1 
class x:
 def __init__(self):
 self.y=None
 self.sillyFunc(self.y)
 def sillyFunc(self,argument):
 if argument is None:
 argument='my_name_as_argument'
 self.printy()
 def printy(self):
 print self.y

According to me the above code should print>my_name_as_argument,where am i going wrong?

asked Jun 20, 2010 at 14:16
1
  • Python uses call-by-sharing, which never changes what references point to. This makes mutable and immuntable objects appear to be treated differently, although they're really not. In your case, you're only assigning 'my_name_as_argument' to the local variable argument - you never do anything that would change the value of self.y. Commented Jun 20, 2010 at 18:06

3 Answers 3

5

The assigment

argument='my_name_as_argument'

only affects the local variable argument. It doesn't change what self.y points to.

answered Jun 20, 2010 at 14:23
4

In Python everything is an object and variables contain references to objects. When you make a function call it makes copies of the references. Some people including Guido van Rossum call this "Call by object reference". Important note from Wikipedia:

a function cannot change the value a variable references in its calling function.

The code as you posted it prints nothing at all. I think you mean to add this extra line to your program:

x()

This then results in the output: None. This is not surprising because you are printing the value of self.y but the only value you ever assign to self.y is None.

In Python, strings are immutable. Reassigning the value of argument only overwrites the local copy of the reference. It does not modify the original string.

§

What this exercise asks ▸
(A) Summarize the forum thread in two sentences.
(B) Quote the stretch of the forum thread from "The code as" through "the original string.".

(Saved data entries)
§

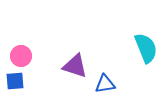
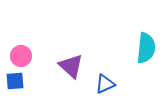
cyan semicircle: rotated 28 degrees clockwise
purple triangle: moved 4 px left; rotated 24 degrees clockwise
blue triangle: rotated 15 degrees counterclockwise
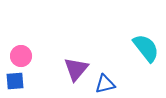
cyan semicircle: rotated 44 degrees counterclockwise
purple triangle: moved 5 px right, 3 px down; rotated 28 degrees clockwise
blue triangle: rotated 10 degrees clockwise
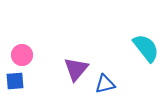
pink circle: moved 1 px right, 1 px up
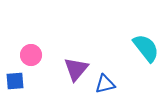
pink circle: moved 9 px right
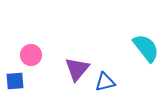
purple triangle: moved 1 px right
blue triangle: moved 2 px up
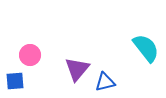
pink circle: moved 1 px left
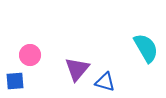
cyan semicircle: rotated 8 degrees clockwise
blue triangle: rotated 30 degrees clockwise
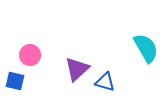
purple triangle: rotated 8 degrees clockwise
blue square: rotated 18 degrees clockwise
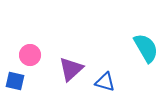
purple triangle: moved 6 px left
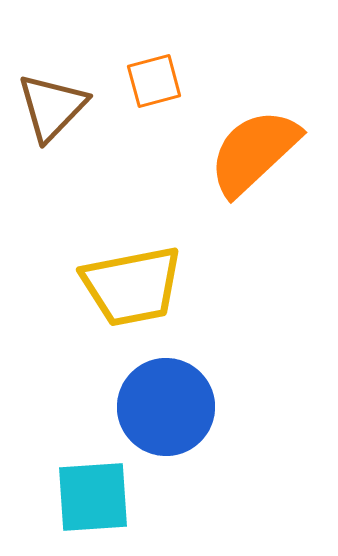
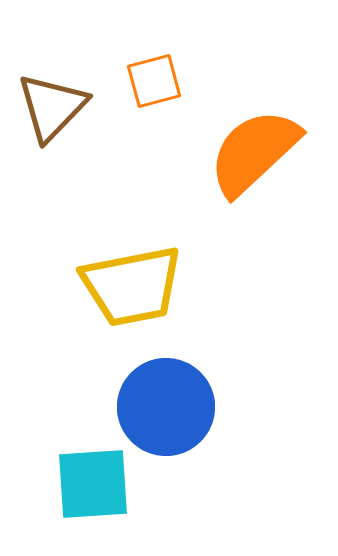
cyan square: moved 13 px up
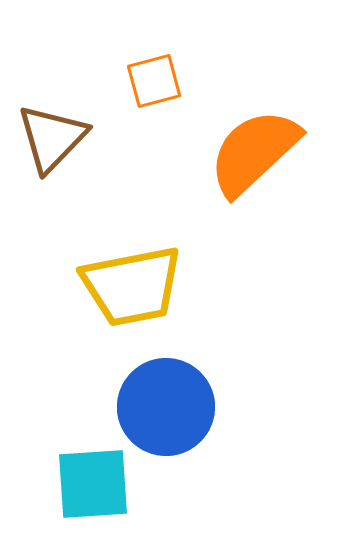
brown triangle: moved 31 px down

§

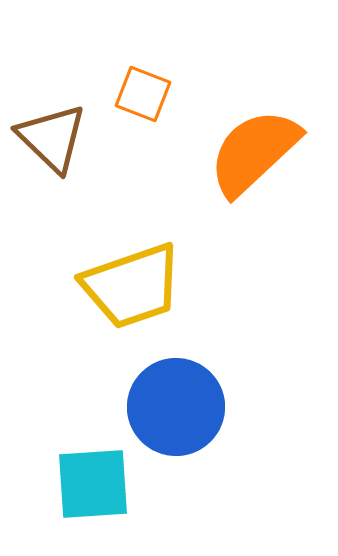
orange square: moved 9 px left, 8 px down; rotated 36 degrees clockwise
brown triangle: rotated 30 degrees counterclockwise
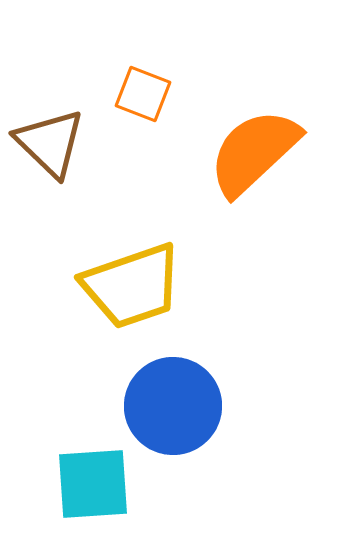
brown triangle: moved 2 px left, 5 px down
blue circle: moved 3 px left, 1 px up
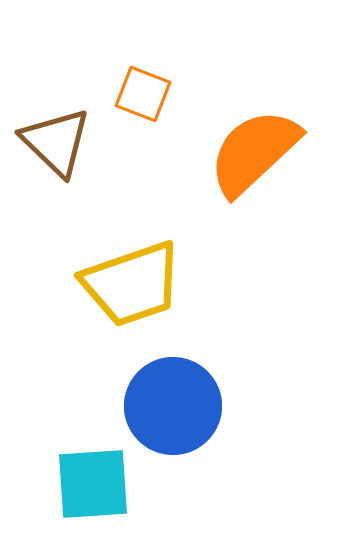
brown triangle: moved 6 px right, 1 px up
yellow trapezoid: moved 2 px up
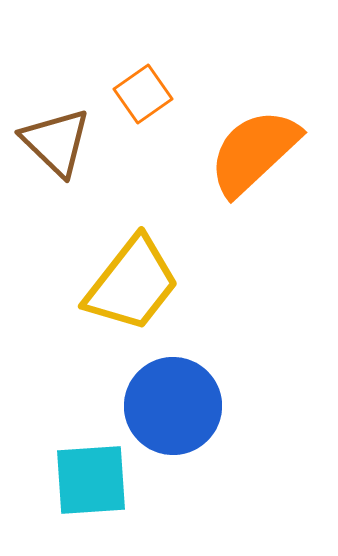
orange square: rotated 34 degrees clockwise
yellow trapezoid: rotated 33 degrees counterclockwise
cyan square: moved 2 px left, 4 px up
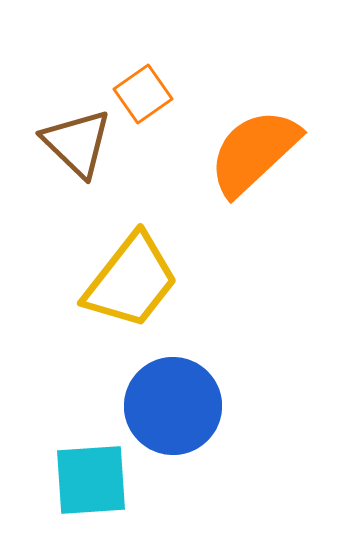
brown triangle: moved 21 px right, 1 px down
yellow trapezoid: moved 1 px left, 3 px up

§

Responses to the tasks ▸
(A) A poster expected a Python class to print 'my_name_as_argument' after assigning that string to a function parameter, and asked where the reasoning went wrong. Replies explain that the assignment only affects the local variable argument and does not change what self.y points to, so with x() added the code prints None, the only value ever assigned to self.y.

(B)
The code as you posted it prints nothing at all. I think you mean to add this extra line to your program:

x()

This then results in the output: None. This is not surprising because you are printing the value of self.y but the only value you ever assign to self.y is None.

In Python, strings are immutable. Reassigning the value of argument only overwrites the local copy of the reference. It does not modify the original string.